Emanuel, God with us joined us to forgive us for imperfection, in fact, to abolish the very idea because we are all made in his image, and every image is just how he wanted; this sets us free from the tyranny of failure to be enough. We are enough, all of us, every person born or yet to be born. We are enough; we are loved.

Because he made us as and loves us as we are, We are asked to come as we are and not as we aren’t; in messy families, in the arguments and the squabbling, the difference between our Christmas and the commercial one, they sell perfection. We come as loved, just as we are and only as angels as children of christ on the last day by a loving God.
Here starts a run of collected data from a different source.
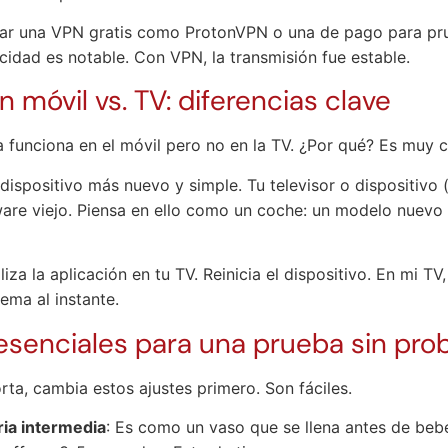
ar una VPN gratis como ProtonVPN o una de pago para pru
cidad es notable. Con VPN, la transmisión fue estable.
n móvil vs. TV: diferencias clave
 funciona en el móvil pero no en la TV. ¿Por qué? Es muy 
 dispositivo más nuevo y simple. Tu televisor o dispositivo
are viejo. Piensa en ello como un coche: un modelo nuevo 
liza la aplicación en tu TV. Reinicia el dispositivo. En mi TV,
lema al instante.
 esenciales para una prueba sin pr
rta, cambia estos ajustes primero. Son fáciles.
ia intermedia
: Es como un vaso que se llena antes de bebe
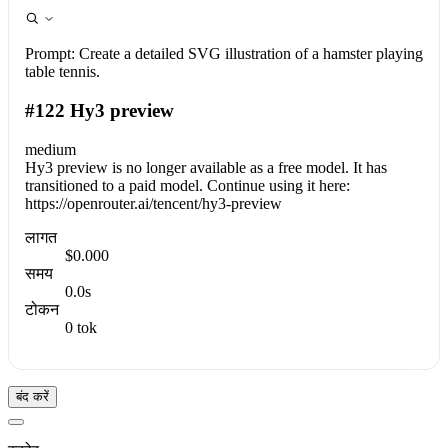
Prompt:
Create a detailed SVG illustration of a hamster playing
table tennis.
#122 Hy3 preview
medium
Hy3 preview is no longer available as a free model. It has
transitioned to a paid model. Continue using it here:
https://openrouter.ai/tencent/hy3-preview
लागत
$0.000
समय
0.0s
टोकन
0 tok
बंद करें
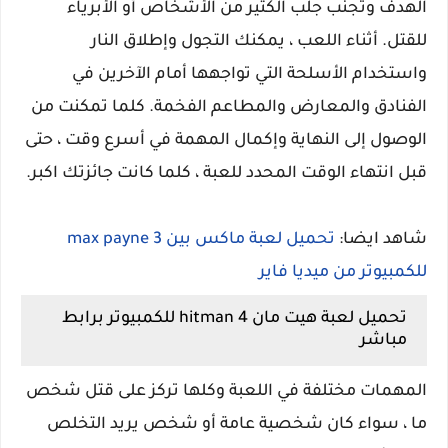
الهدف وتجنب جلب الكثير من الأشخاص أو الأبرياء
للقتل. أثناء اللعب ، يمكنك التجول وإطلاق النار
واستخدام الأسلحة التي تواجهها أمام الآخرين في
الفنادق والمعارض والمطاعم الفخمة. كلما تمكنت من
الوصول إلى النهاية وإكمال المهمة في أسرع وقت ، حتى
قبل انتهاء الوقت المحدد للعبة ، كلما كانت جائزتك اكبر.
شاهد ايضا:
تحميل لعبة ماكس بين max payne 3
للكمبيوتر من ميديا فاير
تحميل لعبة هيت مان hitman 4 للكمبيوتر برابط
مباشر
المهمات مختلفة في اللعبة وكلها تركز على قتل شخص
ما ، سواء كان شخصية عامة أو شخص يريد التخلص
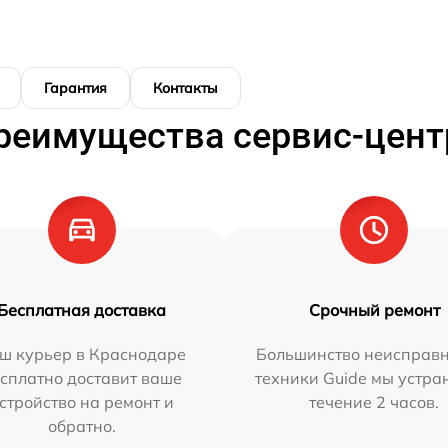
Гарантия
Контакты
реимущества сервис-цент
Бесплатная доставка
Срочный ремонт
ш курьер в Краснодаре
Большинство неисправн
сплатно доставит ваше
техники Guide мы устра
стройство на ремонт и
течение 2 часов.
обратно.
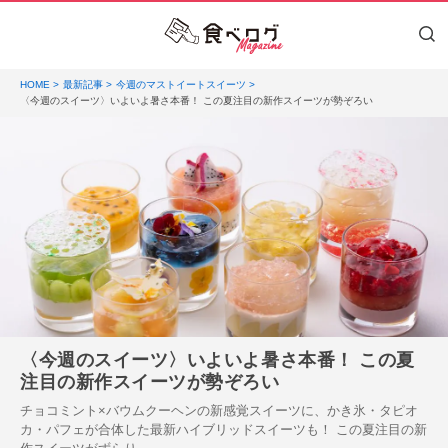
HOME
最新記事
今週のマストイートスイーツ
〈今週のスイーツ〉いよいよ暑さ本番！ この夏注目の新作スイーツが勢ぞろい
〈今週のスイーツ〉いよいよ暑さ本番！ この夏
注目の新作スイーツが勢ぞろい
チョコミント×バウムクーヘンの新感覚スイーツに、かき氷・タピオ
カ・パフェが合体した最新ハイブリッドスイーツも！ この夏注目の新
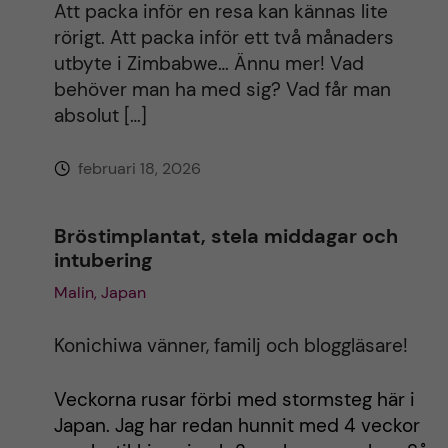
Att packa inför en resa kan kännas lite
rörigt. Att packa inför ett två månaders
utbyte i Zimbabwe… Ännu mer! Vad
behöver man ha med sig? Vad får man
absolut […]
februari 18, 2026
Bröstimplantat, stela middagar och
intubering
Malin, Japan
Konichiwa vänner, familj och bloggläsare!
Veckorna rusar förbi med stormsteg här i
Japan. Jag har redan hunnit med 4 veckor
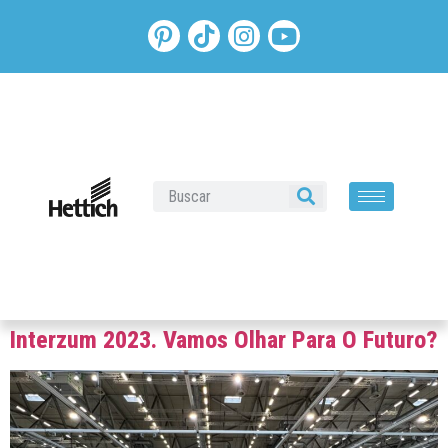
Interzum 2023. Vamos Olhar Para O Futuro?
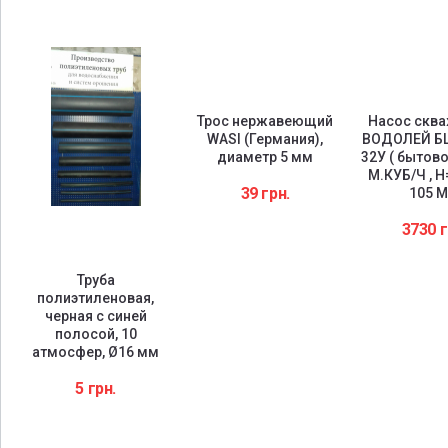
Трос нержавеющий
Насос скв
WASI (Германия),
ВОДОЛЕЙ БЦ
диаметр 5 мм
32У ( бытово
М.КУБ/Ч , H
39
грн.
105 
3730
г
Труба
полиэтиленовая,
черная с синей
полосой, 10
атмосфер, Ø16 мм
5
грн.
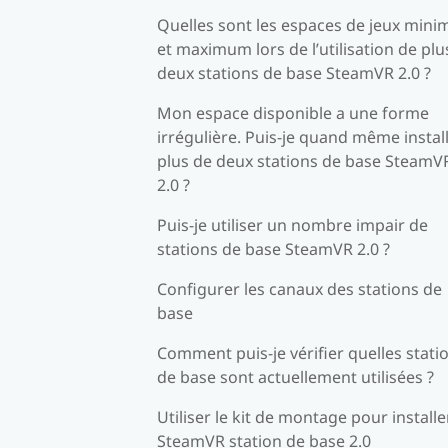
Quelles sont les espaces de jeux min
et maximum lors de l’utilisation de plu
deux stations de base SteamVR 2.0 ?
Mon espace disponible a une forme
irrégulière. Puis-je quand même instal
plus de deux stations de base SteamV
2.0 ?
Puis-je utiliser un nombre impair de
stations de base SteamVR 2.0 ?
Configurer les canaux des stations de
base
Comment puis-je vérifier quelles stati
de base sont actuellement utilisées ?
Utiliser le kit de montage pour installe
SteamVR station de base 2.0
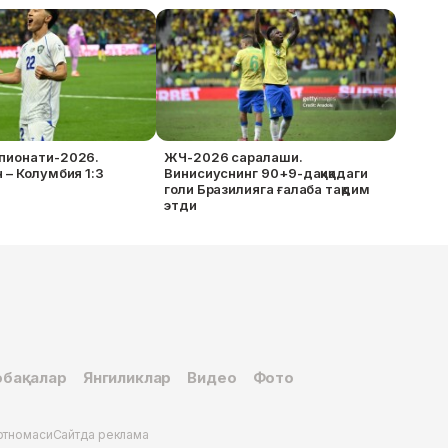
пионати-2026.
ЖЧ-2026 саралаши.
 – Колумбия 1:3
Винисиуснинг 90+9-дақиқадаги
голи Бразилияга ғалаба тақдим
этди
бақалар
Янгиликлар
Видео
Фото
ртномаси
Сайтда реклама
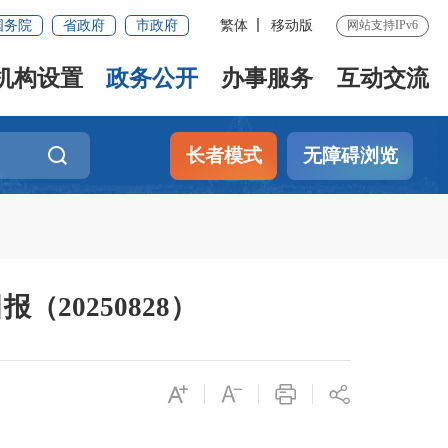
国务院
省政府
市政府
繁体
移动版
网站支持IPv6
机构设置
政务公开
办事服务
互动交流
长者模式
无障碍浏览
20250828）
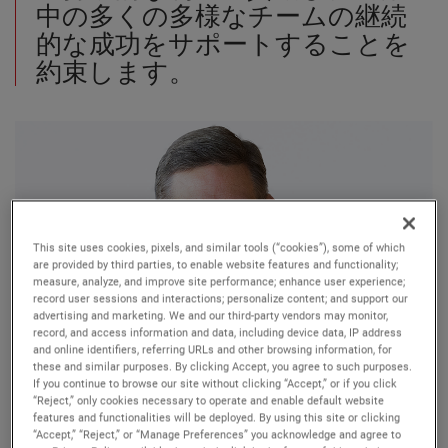
中の多くの多様なチームの継続
的な成功をサポートすることを
約束します。
This site uses cookies, pixels, and similar tools (“cookies”), some of which
are provided by third parties, to enable website features and functionality;
measure, analyze, and improve site performance; enhance user experience;
record user sessions and interactions; personalize content; and support our
advertising and marketing. We and our third-party vendors may monitor,
record, and access information and data, including device data, IP address
and online identifiers, referring URLs and other browsing information, for
these and similar purposes. By clicking Accept, you agree to such purposes.
David A. Zapico
If you continue to browse our site without clicking “Accept,” or if you click
“Reject,” only cookies necessary to operate and enable default website
features and functionalities will be deployed. By using this site or clicking
Chairman of the Board and Chief Executive Officer
“Accept,” “Reject,” or “Manage Preferences” you acknowledge and agree to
This sets us free from any external valuation anyone or anything may place on us, including the valuation we put on ourselves. Nothing that happens on this earth can affect our value as human beings; nothing can make us any less in any way because we are loved enough to die for, to come down as a baby just to meet us where we are. We are enough

So as you step out of church today, I hope you feel released from the pressure of delivering a perfect Christmas because it was never the ask, in our Christmas, that was never asked for, in fact, imperfection was what god loved because he abolished the very idea.

.  Our Christmas has not even got the worry of a  dry turkey or the expectation of needing to be happy on the agenda, really. You are forgiven for not being able to conform to an idea of Christmas that God never made.  The idea he asks you to conform to is love and to forgive just as you are forgiven when you drop from those heights.  

Remember


It’s expected it was known that it would happen and he sent us his son to set us right with a perfect God. Through grace

So now know you are free from the expectation of being a  perfect person by the child that was born in today’s story. Born into a less-than-perfect world,  Born into a less-than-perfect situation, into a less-than-perfect family.  This is where God joined us to forgive us.

God could have joined us in the top suite of a hotel with more money than Elon musk, with perfect abs and an Aston martin and an Instagram model on his arm.

But he joined us here, as a baby, with refugee parents and in a stable, and he chose that place to come to forgive a world that needs it.

That’s it

That’s what happened in today’s story.